Provided records:
○ ○ ○ ○ ○
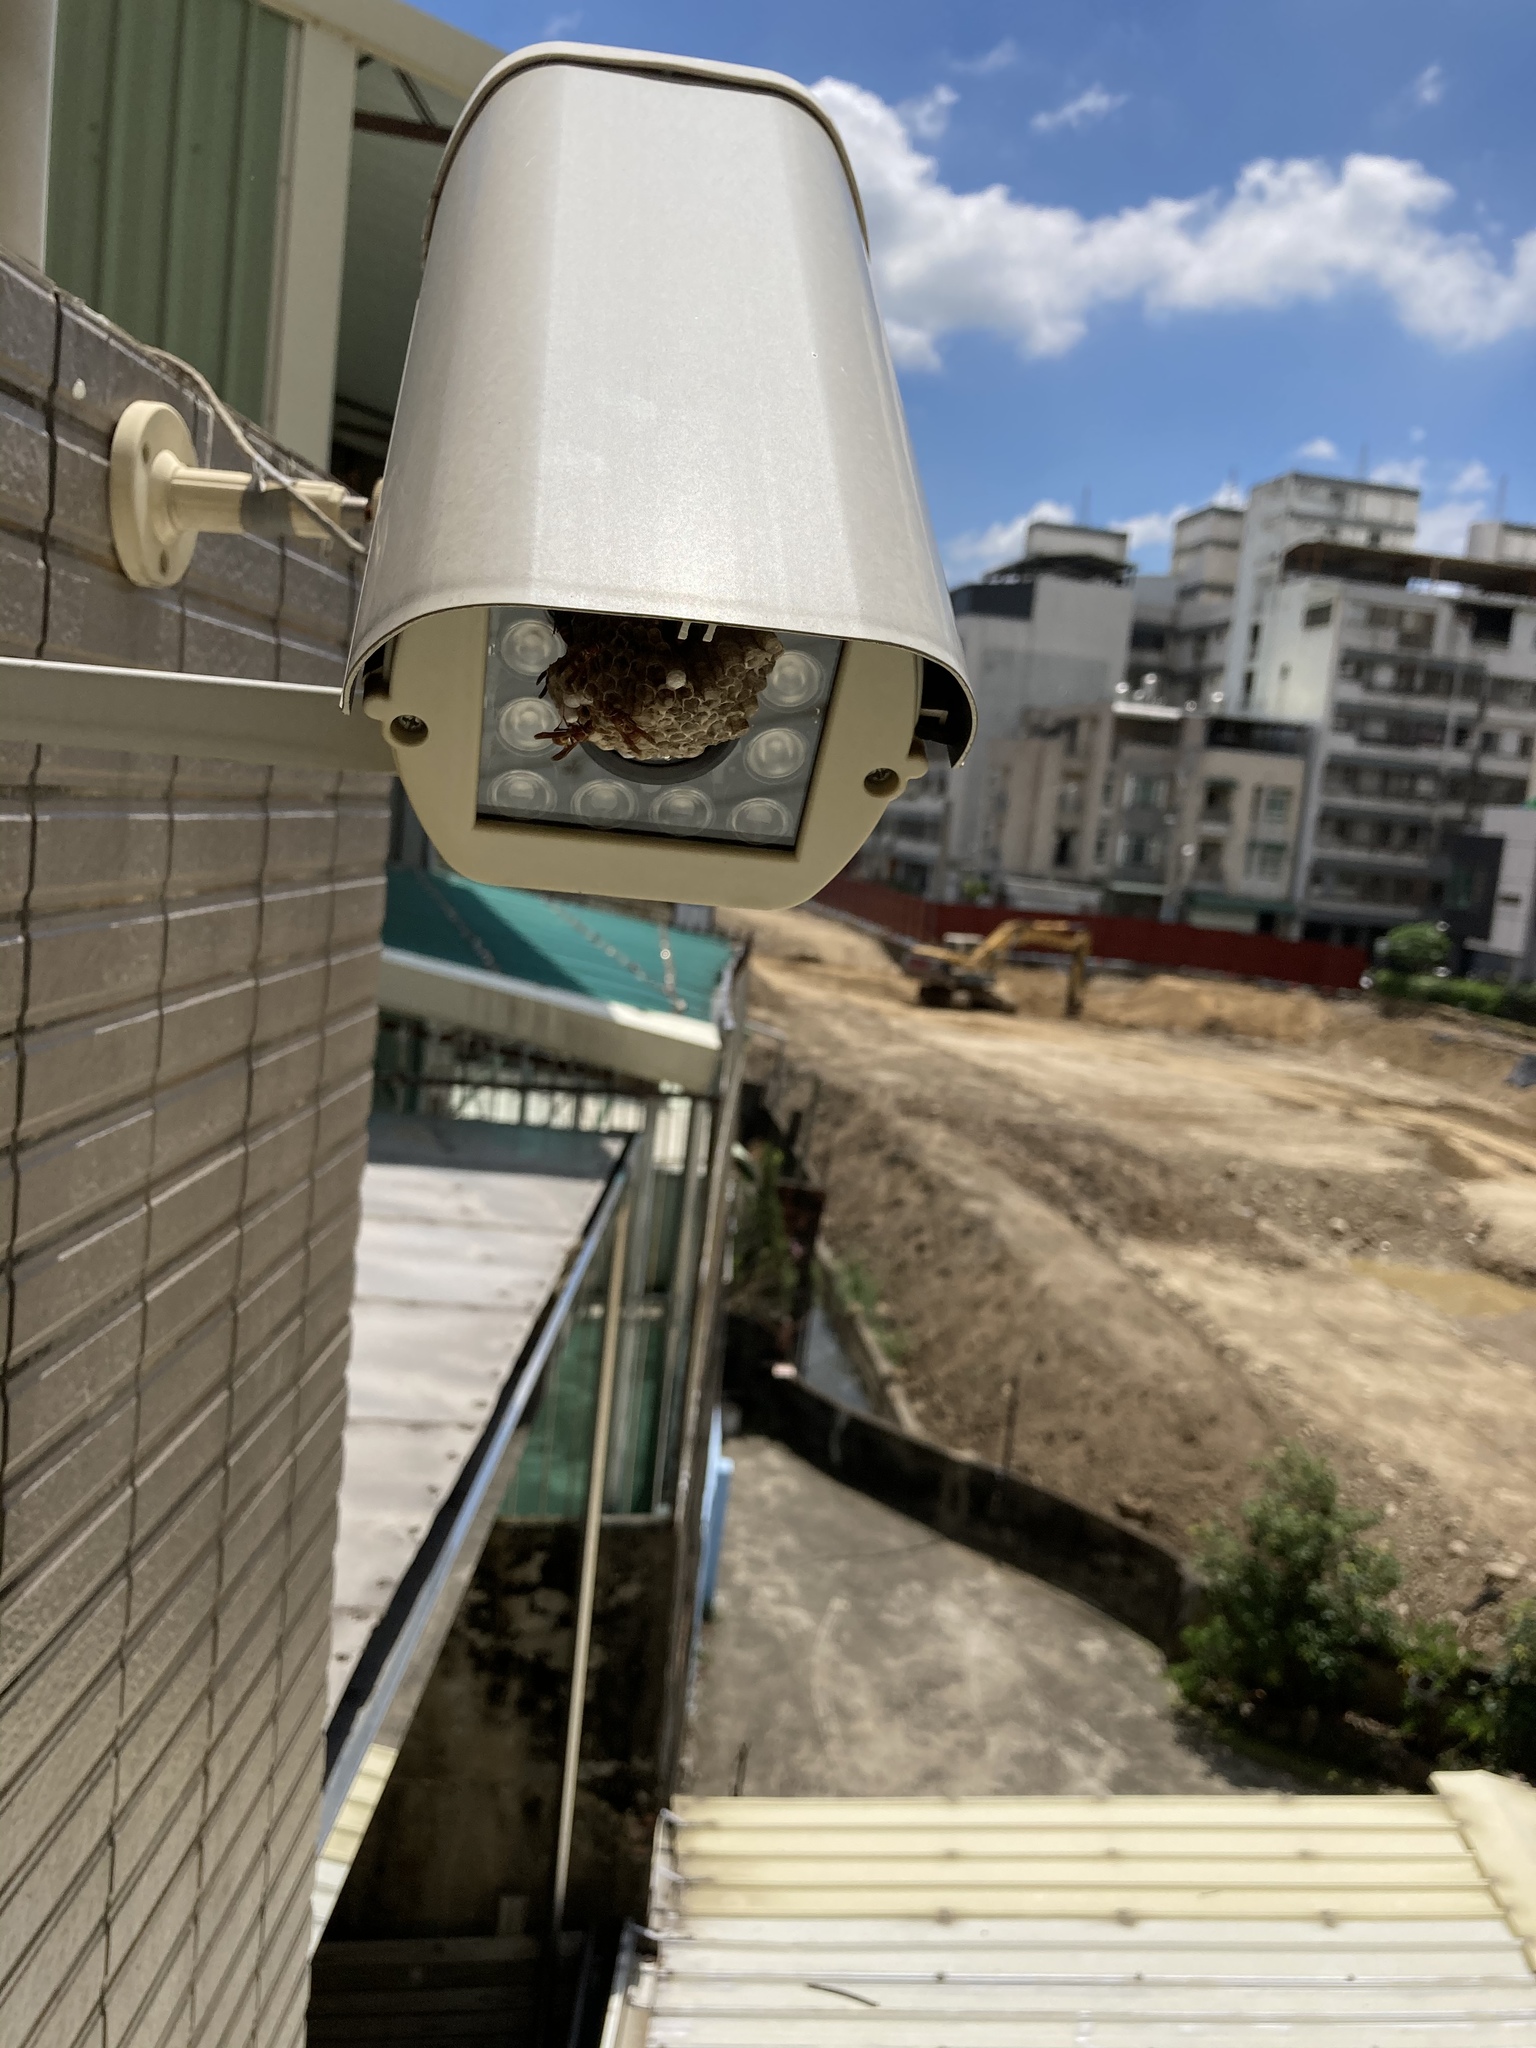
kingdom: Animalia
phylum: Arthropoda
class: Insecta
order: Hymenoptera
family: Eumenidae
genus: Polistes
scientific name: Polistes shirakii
○ ○ ○ ○ ○
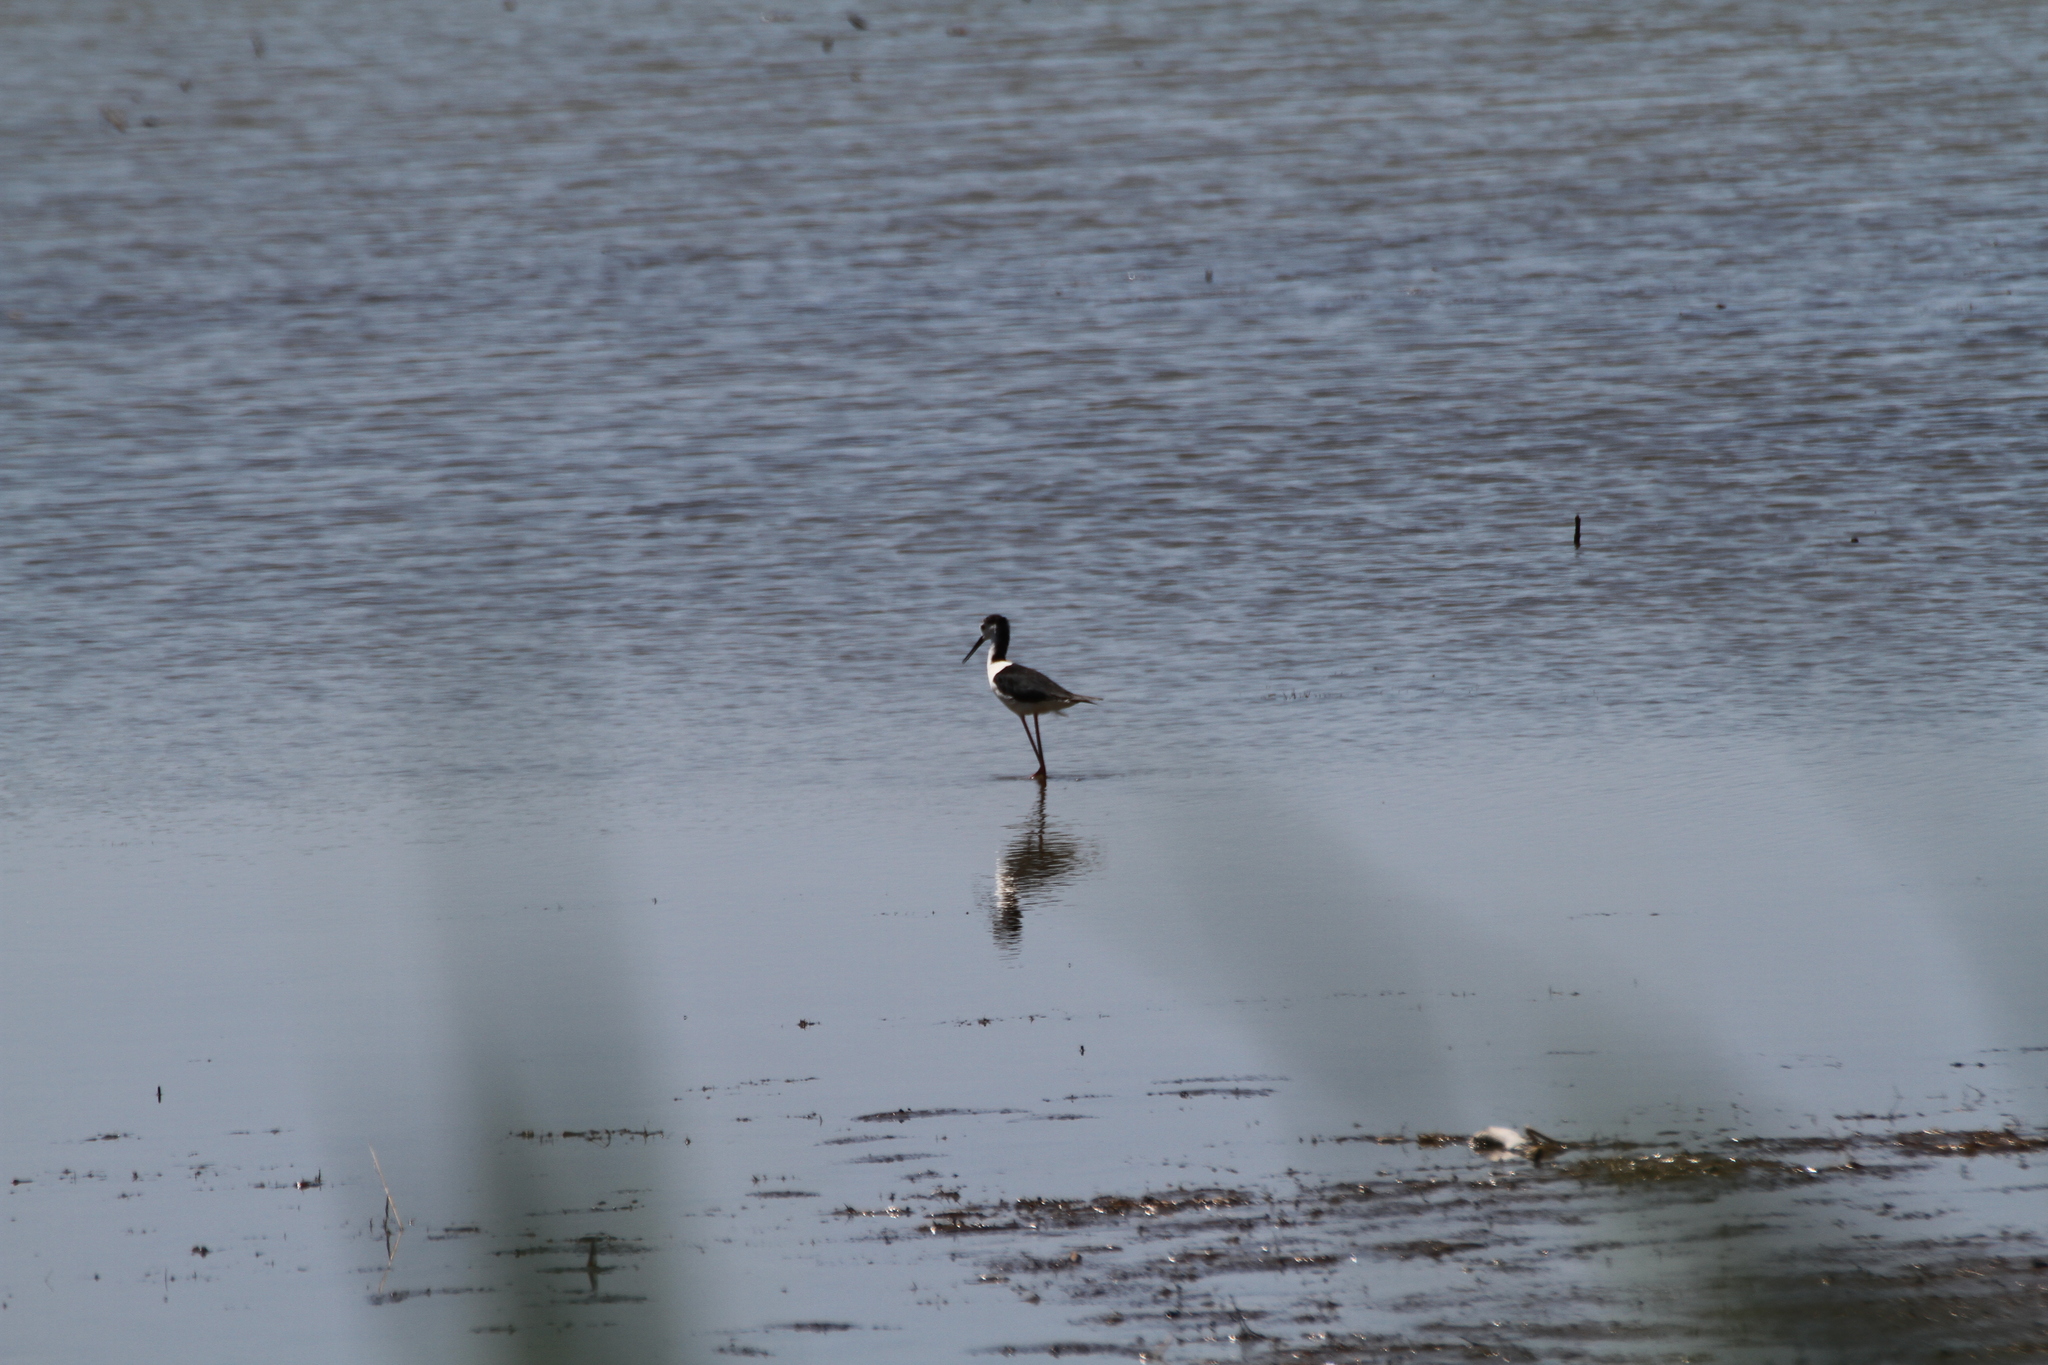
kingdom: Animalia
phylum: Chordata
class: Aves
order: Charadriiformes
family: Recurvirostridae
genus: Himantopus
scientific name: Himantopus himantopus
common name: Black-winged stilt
○ ○ ○ ○ ○
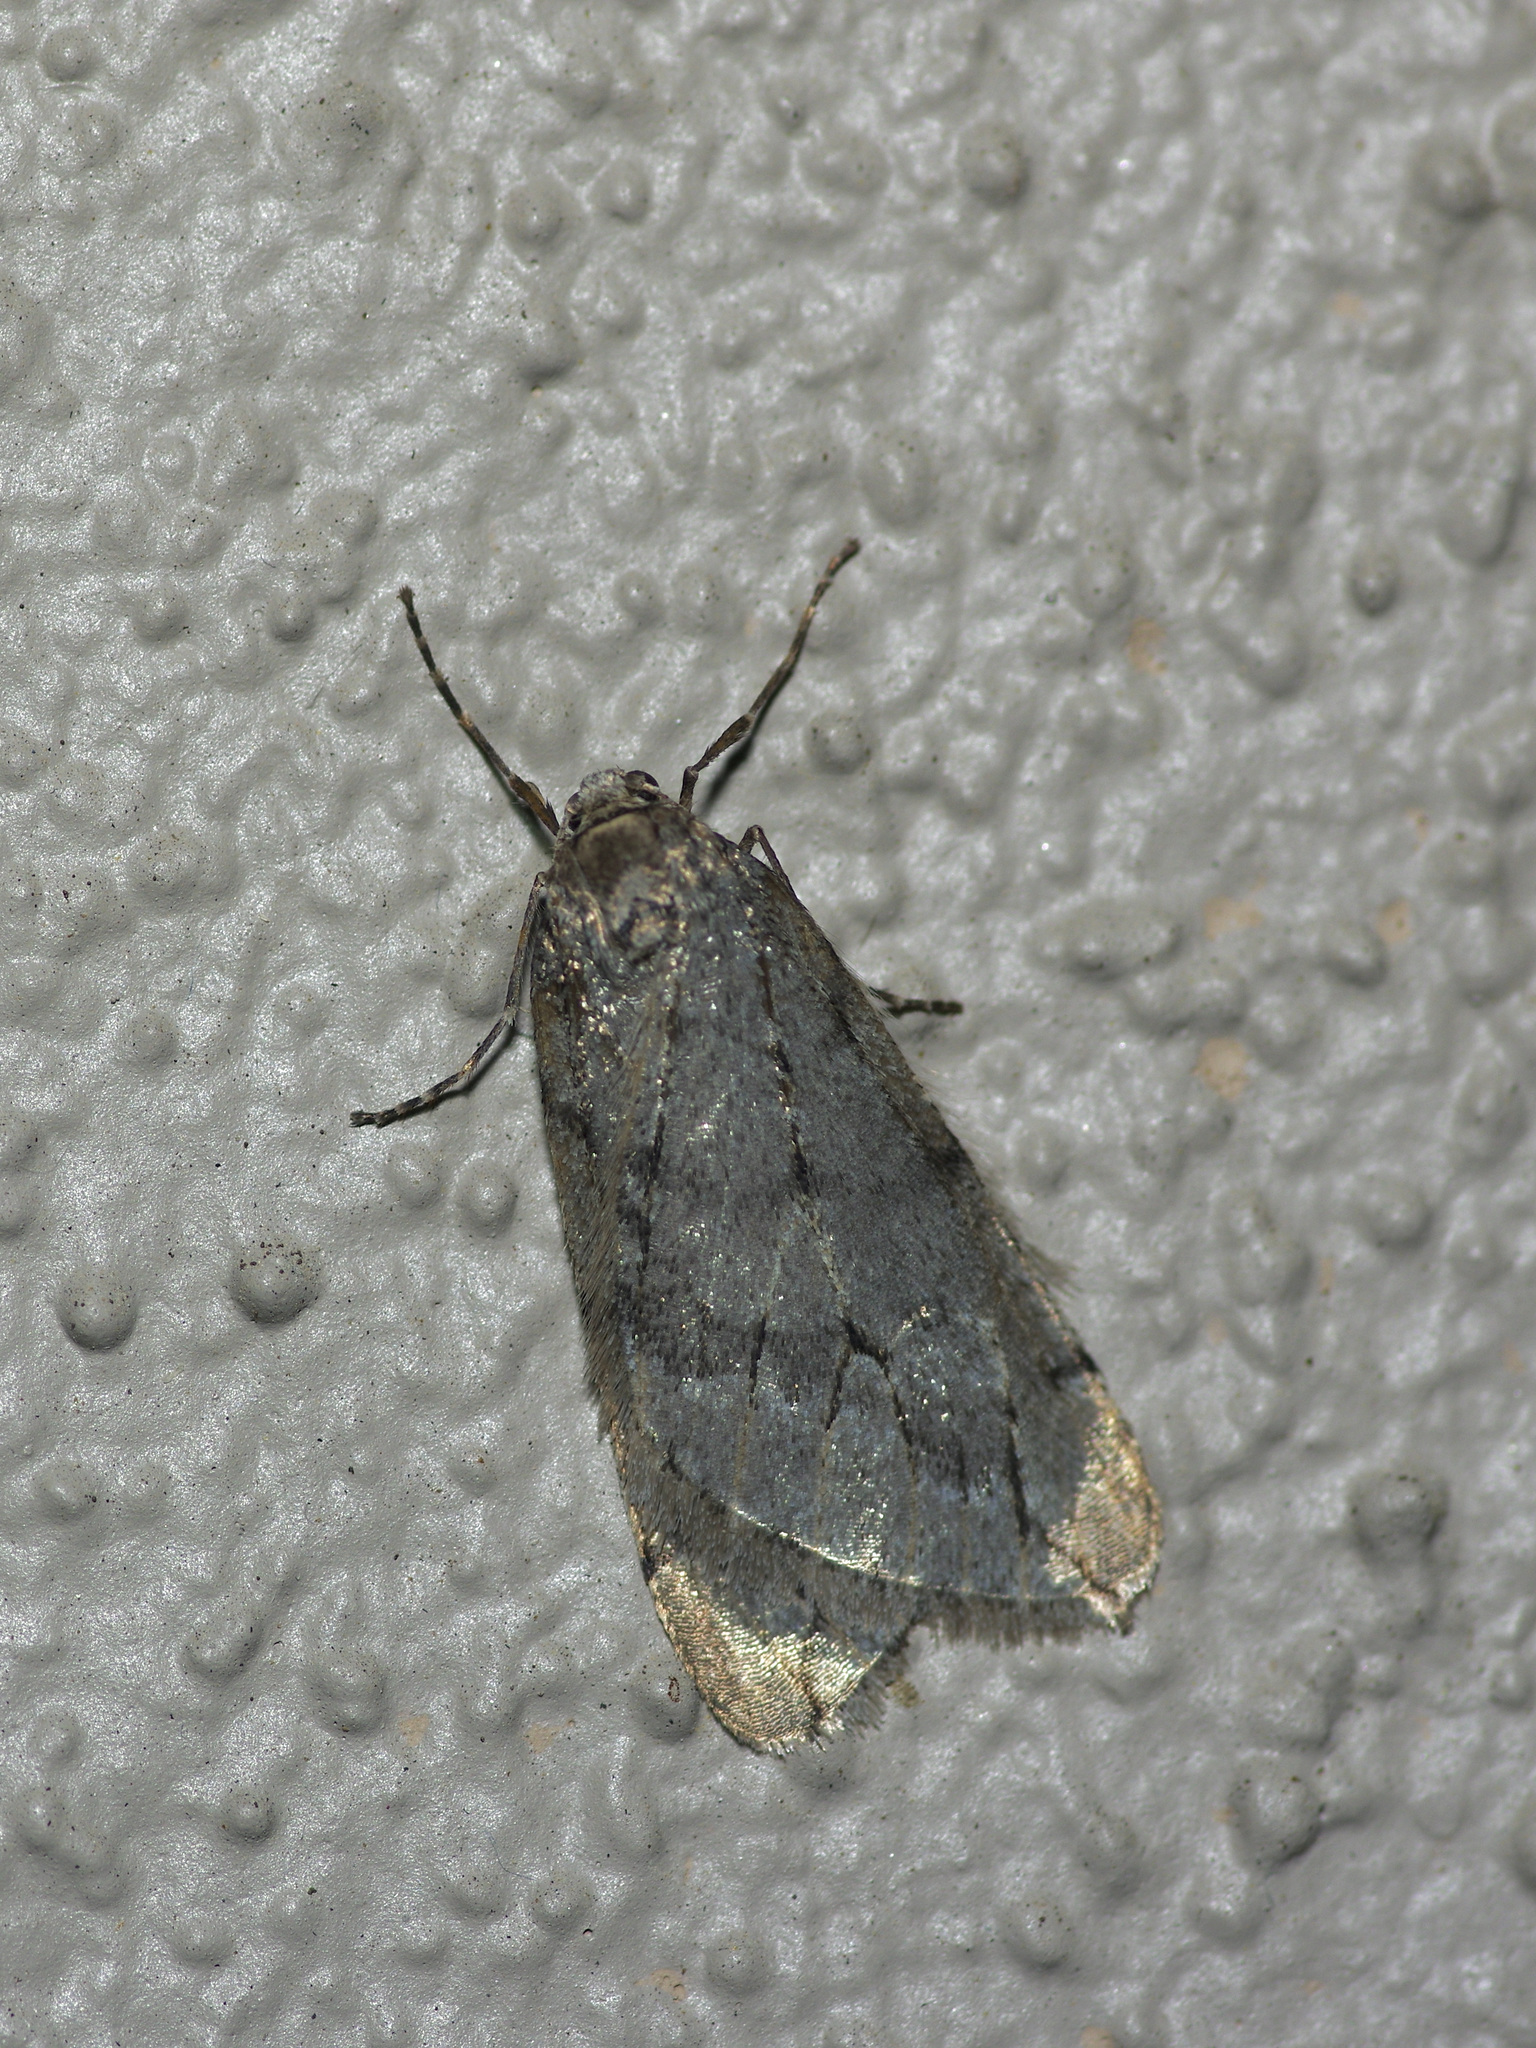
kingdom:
○ ○ ○ ○ ○
Given problem:
Please count the lines in the material above that contain the string "name", treating uppercase and lowercase letters as different, and reply with only that number.

Solution below:
3